Janín: I have drawn her in about 20 books, right now, so I think I know her pretty well, at least in a graphic sense. I try to make her a kick-ass superhero, a bit innocent and sweet.
Nrama: What's your approach to Madame Xanadu?
Janín: She's mysterious and immortal. She's really old, despite she looks young, so I try to let her age appear through her eyes and expressions.
Nrama: John Constantine has an almost iconic look now. What's your approach to this character?
Janín: I try to show a cynical look, he looks sarcastic most of the time. Also, he's a character with a long and important story behind [him], so I try to keep part of what other artists gave to him before.
Nrama: What has Frankenstein brought to the team, and how do you approach him?
Janín: He brought muscle, and the team was needing a bit of it, so he has been very welcome. I think he is the most fun to draw. And allows me to go straight to action, which I love!
Nrama: You been drawing The Flash in Justice League Dark. What's are the challenges and most enjoyable parts of drawing that character in the story?
Janín: His design and look is very well known, and is easy to draw. The trick is trying to make him as dynamic as possible, especially when he is in action, that's the hardest part. It's not just putting speed lines and lightning, but a challenge for storytelling.
Nrama: Now that you're going to be drawing a ton of other characters from the DC Universe in Trinity War, have you been gathering references and getting ready for that part of the series?
Janín: Yeah, we have literally dozens of characters, so there's a lot of work of reference. It's good to have my editors helping! They're doing a great job putting me on track.
Nrama: What characters are you looking forward to drawing in Trinity War?
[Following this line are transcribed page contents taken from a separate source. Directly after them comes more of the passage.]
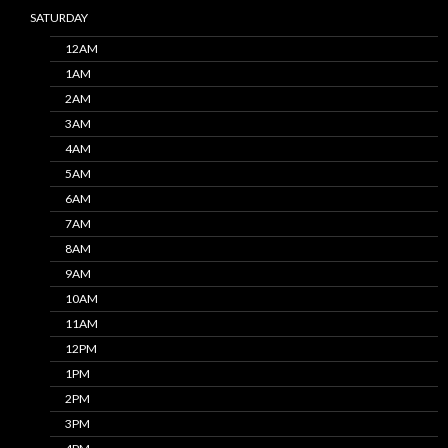
SATURDAY
12AM
1AM
2AM
3AM
4AM
5AM
6AM
7AM
8AM
9AM
10AM
11AM
12PM
1PM
2PM
3PM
Any "dream" character?
Janín: My favorite character is Superman, so it's really great having him in the book. Also, I'm a big fan of Hawkman, Batman, Wonder Woman... It's very cool having the opportunity of drawing all of them!
Nrama: Anything you're hoping to bring to the comic for Trinity War in particular?
Janín: I hope not being very behind of the other artists. Having Ivan Reis, Joe Prado or Doug Mahnke drawing other parts of the same story is a bit overwhelming!
Nrama: Looking back at the three or four years you've been working on projects for DC, and even the two years you've been on Justice League Dark, there does seem to be an evolution to your art. Do you feel like you've grown as an artist since you've started tackling the characters and concepts in Justice League Dark?
Janín: Yes, sure. I didn't have a long past working professionally in comics, so I've learned a lot doing this book. I've grown with it, for sure. I think my art is way more confident, more dynamic and my storytelling much better now than in the first issue. My editor Brian Cunningham has been very important helping me to improve. He pushes me all the time to do better art.
Nrama: Then we'll look forward to what comes next for you Mikel. To finish up, is there anything else you want to tell fans about your upcoming work on Trinity War and Justice League Dark?
Janín: I hope they will enjoy reading Trinity War as much as I'm enjoying to work on it. And I hope a bunch of readers who discover Justice League Dark with Trinity War will stay with us, because we have big plans for this title.